At the TC Camp unconference earlier this year
, I participated in the discussion on review processes and tools. I’ve been interested in this topic for a while (here’s an article
from 6 years ago). The session was pretty sobering. There have been a lot of great ideas, and even some good tools, for conducting review over the past 10 or 12 years. But in the final analysis, it seems that no one had been successful implementing and sustaining
any of these approaches. SMEs, in general, seem to not be willing to incur any overhead whatsoever in the quest after good reviews. Overhead means adopting any new tools, certainly, especially those that can’t be used offline, but also even having to give a moment’s thought to the process.
So how can information developers move past the ad hoc approach to reviewing? Clearly, we need to provide a familiar experience so SMEs don’t have to think about it. The unpleasant conclusion is that it should be based on a common authoring and review process such as Google Docs or (gasp!) Word+Sharepoint. Despite the contempt we feel for Word, my team is asked constantly to provide content in these forms for review. So, if you can’t beat ’em, join ’em.
Since my company is in the final stages of moving from Google to Office 365, we decided to look at Word as an option, even though in my opinion the Google Docs review experience is superior. The RTF transformation in the DITA Open Toolkit has been broken for as long as I can remember. In the past I’ve used HTML as an intermediate step for going from DITA to Word, but it has a lot of styling issues.
Then I found that Word does a pretty handy conversion from PDF. Just open the PDF from Word, and there it is. Although the formatting isn’t good enough for production use maybe, it’s plenty good enough for review. One gap is that cross-references aren’t preserved, but that’s not a show-stopper for review.
It’s hard to overstate the revulsion I feel in using PDF as an interchange format. How ridiculous is it to strip out all the hard-won semantics from the source content, then heuristically bring back a poor imitation of that information? But I’m no Randian hero, just a guy trying to get stuff done.
Ok, so it’s sort of interesting that you can convert PDF to Word just by opening it up and saving it, but that’s a manual process.
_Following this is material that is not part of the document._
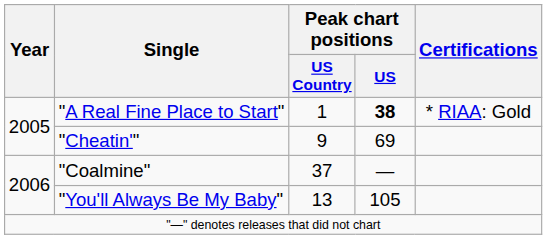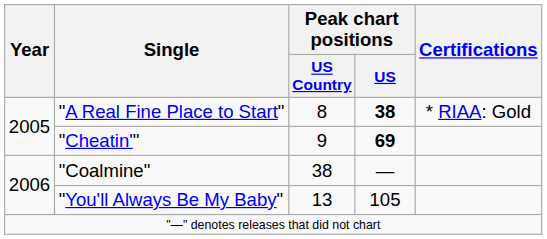"A Real Fine Place to Start" | Peak chart positions / US Country: 1 -> 8
"Cheatin'" | Peak chart positions / US: normal -> bold
"Coalmine" | Peak chart positions / US Country: 37 -> 38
What about automating the conversion?
Naturally PowerShell is the answer. The full script is a bit longer, but here are the important parts.
$wordApp = New-Object –ComObject Word.Application
$wordApp.Visible = $False
$pdfFile = (Resolve-Path $pdfFile).Path
$wordDoc = $wordApp.Documents.Open($pdfFile, $false) # do not confirm conversion, open read-only
Write-Host "Opened PDF file $pdfFile"
$wordFile = $pdfFile.Replace("pdf", "docx")
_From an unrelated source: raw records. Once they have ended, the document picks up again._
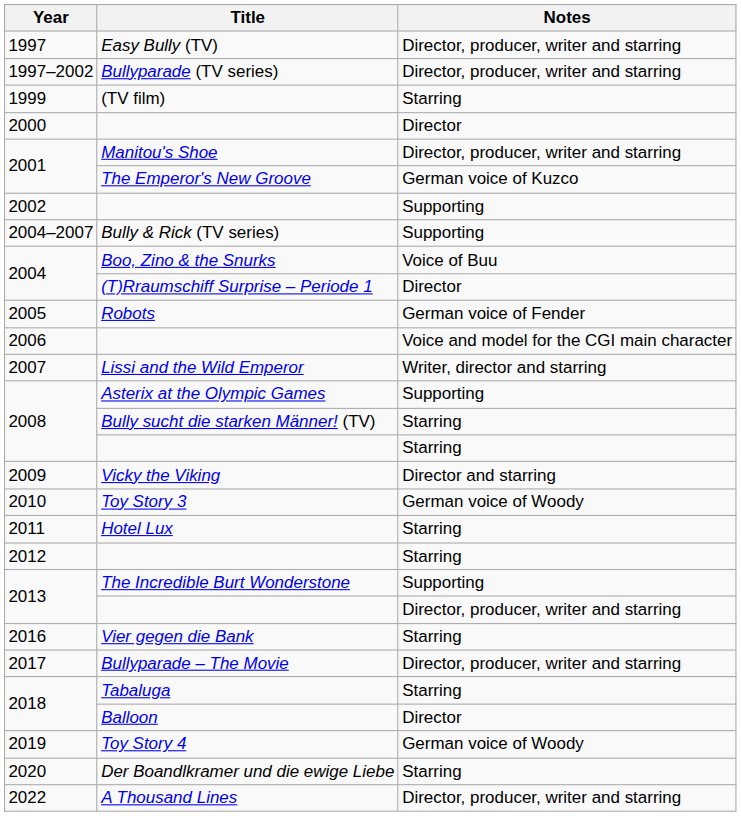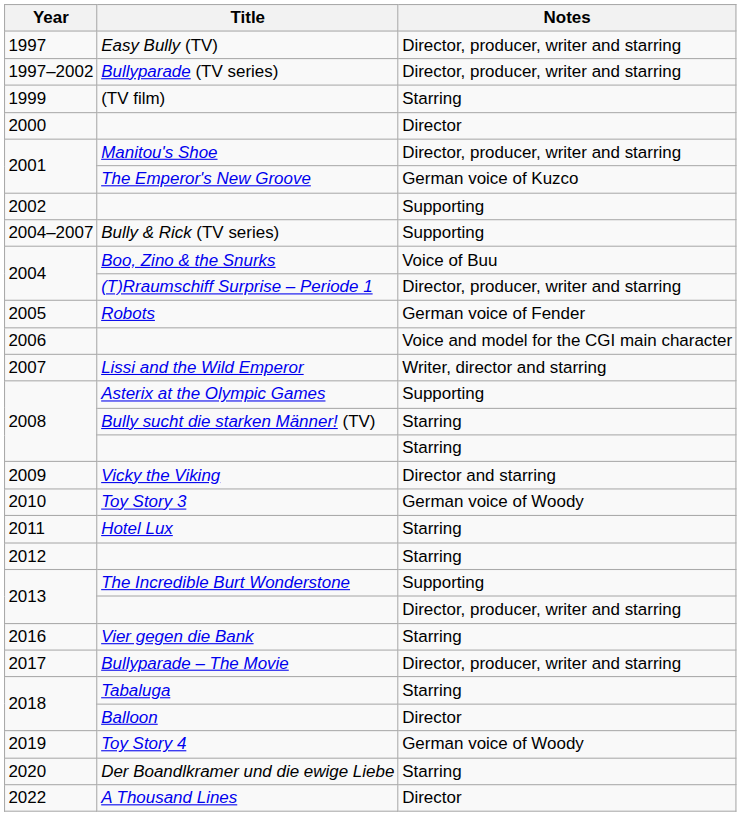(T)Rraumschiff Surprise – Periode 1 | Notes: Director -> Director, producer, writer and starring
A Thousand Lines | Notes: Director, producer, writer and starring -> Director
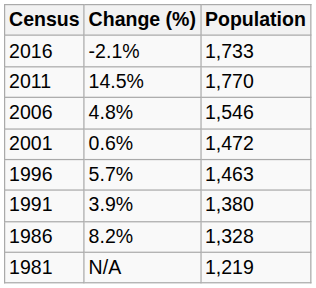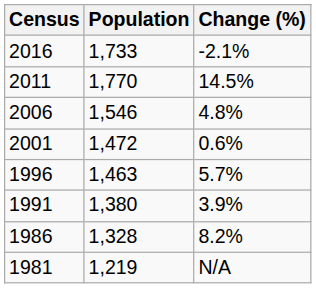columns swapped: Population <-> Change (%)
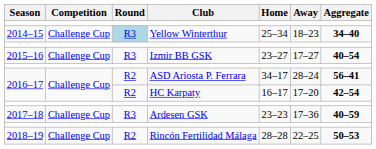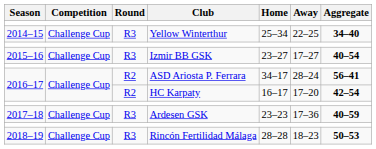Yellow Winterthur | Round: lightblue background -> no background
Yellow Winterthur | Away: 18–23 -> 22–25
Rincón Fertilidad Málaga | Round: R2 -> R3
Rincón Fertilidad Málaga | Away: 22–25 -> 18–23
Write-Host "Saved Word file as $wordFile"
You’ll want to wrap opening the PDF file and saving the DOCX file in a try/catch block, but that’s about it. My version also adds a “Draft” watermark to the Word file.
One issue I found was that sometimes the file wouldn’t close properly. The next time I tried to convert the same file, a warning like this would pop up. The solution was to go to the Task Manager and kill WINWORD.EXE.
Using this utility is a two-step process. The first thing I’d like to do is create an ant target that would generate a PDF from DITA source then immediately convert it to PDF.
Once that’s done, the desired end state would be to do regular automated builds and upload to Sharepoint. The trick will be to merge comments, but that seems to be possible with PowerShell. Although I haven’t fully investigated the approach described here, it looks promising.